Sono molto patriottico, penso che la Sardegna sia il posto migliore in cui vivere, un posto tranquillo. Diciamo che sarei disposto anche un po’ a penalizzarmi dal punto di vista dello stipendio, del posto di lavoro… Perché ho nostalgia proprio del posto… a me la Sardegna piace, ho nostalgia anche delle persone, ma proprio del posto, di come è fatta la Sardegna (A. C.).

Alcuni invece sono sicuri che in Sardegna proprio non ci torneranno, come V.M., studentessa di lingue:

Non vedo la possibilità di un ritorno in Sardegna, e anzi, spero di andare oltre l’Italia, vorrei andare all’estero (V. M.).

La scelta di una prima mobilità per studio può quindi indubbiamente fungere da trampolino oltre che per una stabilizzazione al di fuori dell’Isola, anche per un progetto migratorio fuori dai confini italiani. Buona parte degli intervistati ha paventato l’ipotesi di un periodo di studio o lavoro all’estero come orizzonte possibile. La maggior parte degli intervistati non sembra dunque propensa a tornare subito in Sardegna, principalmente per motivi legati alle opportunità di lavoro e di carriera:

Mi piacerebbe rientrare in Sardegna ma con una laurea in Cooperazione Internazionale non credo ci siano chissà quali offerte, per cui mi piacerebbe ritornare sì, a vivere, anche in futuro, perché si vive bene, però non credo che sarà così a meno che le cose non cambieranno (M. M.).

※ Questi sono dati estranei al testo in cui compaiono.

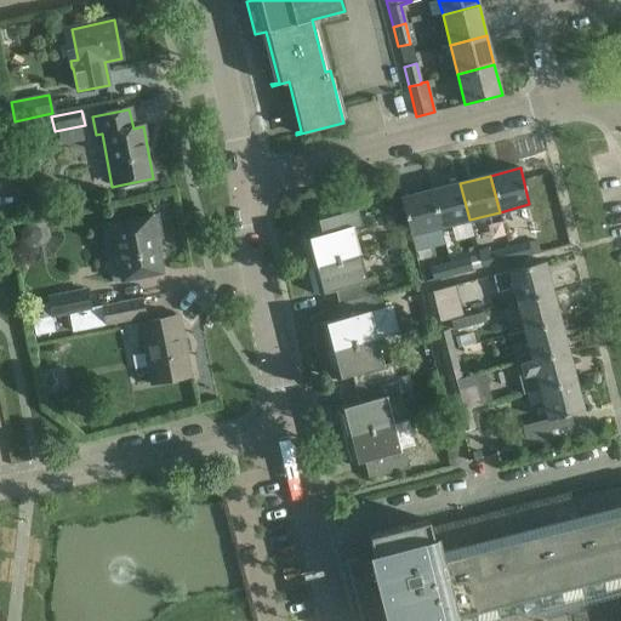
[(469,220),(460,183),(431,191),(439,227),(469,220)]
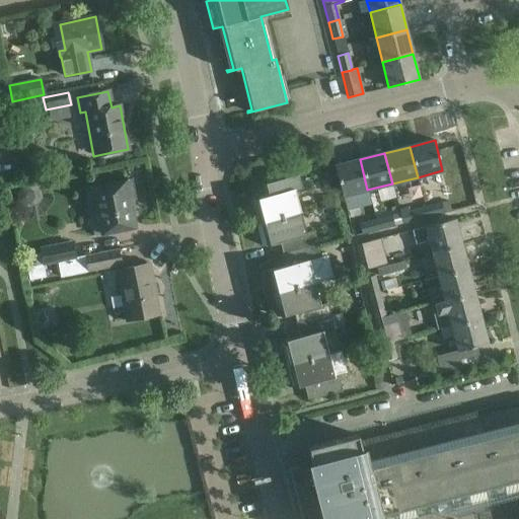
[(360,159),(335,166),(343,197),(367,190),(360,159)]
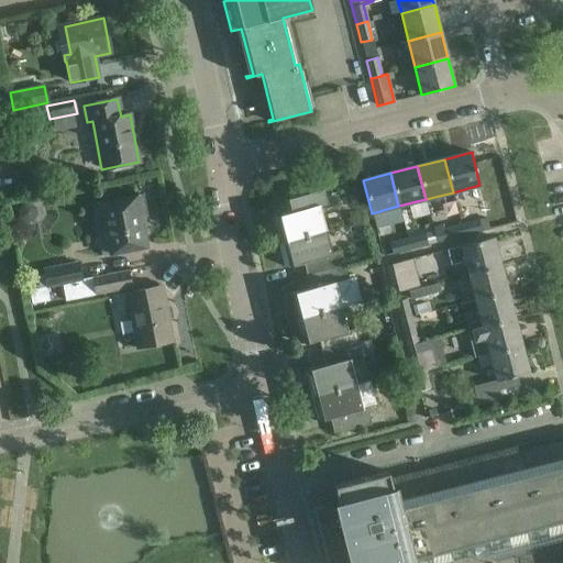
[(285,241),(327,230),(320,206),(329,203),(324,189),(287,199),(290,213),(271,218),(272,220),(279,218),(285,241)]
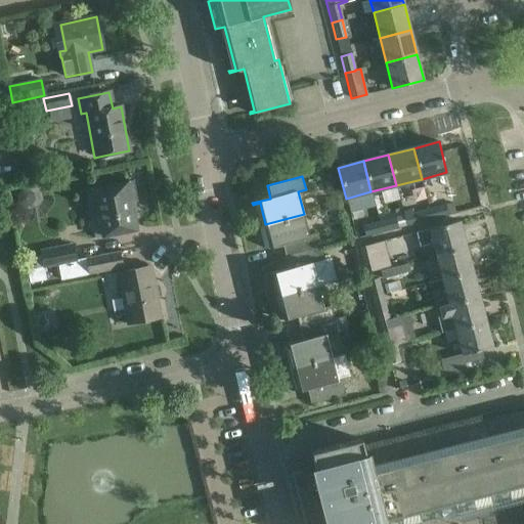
[(85,191),(94,238),(136,230),(130,202),(134,201),(131,182),(85,191)]
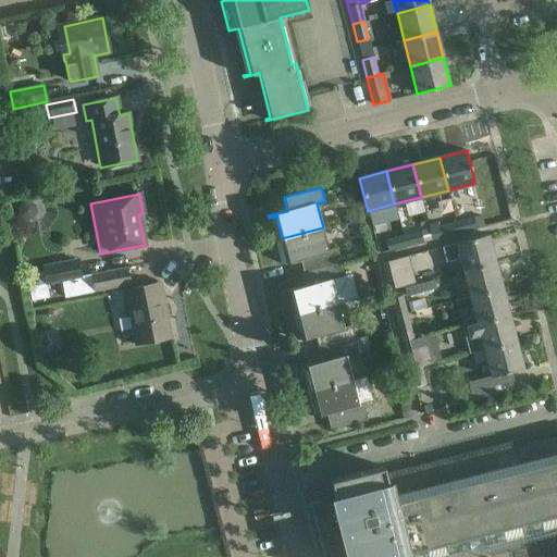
[(22,202),(17,209),(20,217),(25,221),(33,219),(37,213),(36,206),(29,201),(22,202)]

Anche S.M. P., in procinto di finire la specialistica non sembra orientata a rientrare in Sardegna, ed anzi, ambisce a nuove e future esperienze:

La Sardegna è casa mia, quindi ogniqualvolta penso alla Sardegna mi viene la pelle d’oca, però ho capito che per il momento la mia vita non è là, per cui mi piacerebbe sia rimanere qua perché è una regione che mi piace, però non escludo un’esperienza fuori dalla Toscana, anche all’estero.

Le ambizioni lavorative e la percezione del mercato del lavoro sardo non incentivano certo gli studenti a tornare, influenzati anche dal mondo circostante che sembra correre, mentre la Sardegna resta indietro:

Siamo tutti interconnessi, possiamo vedere il mondo attraverso gli schermi e quindi la voglia di uscire e di metterti in contatto con altre realtà ti viene di più rispetto a quello che poteva succedere anni fa. L’obbligo c’è se fai un certo tipo di lavoro, se sei in una realtà lavorativa che è influenzata dalla globalizzazione, dai mercati, da tutto questo insieme di cose, allora lì sei obbligato a muoverti, perché pensare di aprirti la tua attività e campare solo delle vendite che fai in Sardegna o nella tua regione non è più pensabile. E quindi lì diventa un obbligo spostarsi, imparare lingue etc… (G.C.).